What stayed longest was the church. The Holy Assumption of the Virgin Mary Russian Orthodox Church, finished in 1896, is the oldest standing Russian Orthodox church in Alaska — a National Historic Landmark whose blue domes still rise over Old Town, with the small St. Nicholas Chapel of 1906 beside it on the old fort ground. Inside the church hangs a centuries-old icon of Our Lady of Kazan, among the oldest non-Native artworks in Alaska. More than a century on, the services are still held; Old Town Kenai is not a recreated village but a living one, a piece of Russian America that never quite left.
The Dena'ina Athabascans were here first, in a village called Shk'ituk't at the river mouth, living on the salmon that still run past the bluff. Russian fur traders arrived in 1791 and built Fort St.

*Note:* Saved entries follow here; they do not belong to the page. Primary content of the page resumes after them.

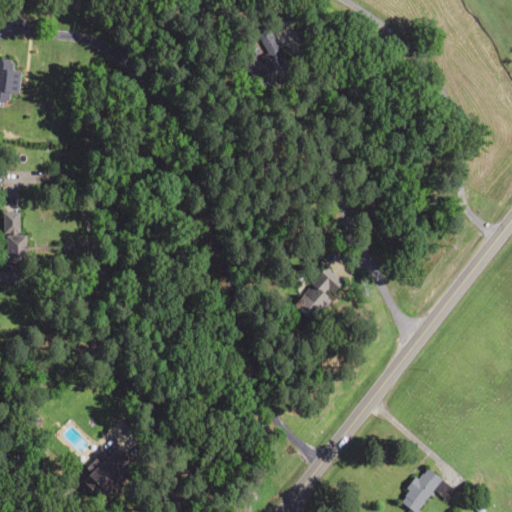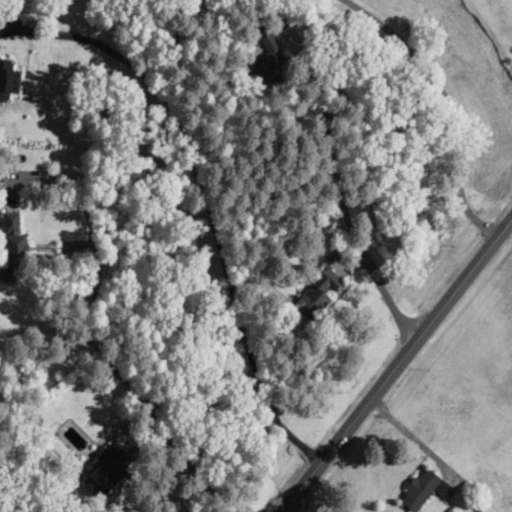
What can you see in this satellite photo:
building: (258, 59)
building: (6, 80)
road: (465, 173)
building: (9, 237)
building: (314, 293)
road: (257, 296)
road: (401, 373)
building: (103, 470)
building: (421, 488)
road: (27, 490)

Nicholas — the second permanent Russian settlement in all of Alaska — and called the people they traded with the “Kenaitze,” the Kenai people. The Russians swapped glass beads for sea-otter pelts they carried on to China, and a fur trade ran for decades out of this small bluff. When the United States bought Alaska in 1867, the Army raised Fort Kenay on the bluff in 1869; it lasted barely a year, but the name stuck, and the Russian faith stayed.
Why People Visit Kenai
Kenai pairs deep history with wide-open Alaska — a living Russian-era church, a salmon river that sets the summer's rhythm, and the long view across Cook Inlet to the mountains. It's accessible, working, and real: a Last-Frontier town that kept its old bones.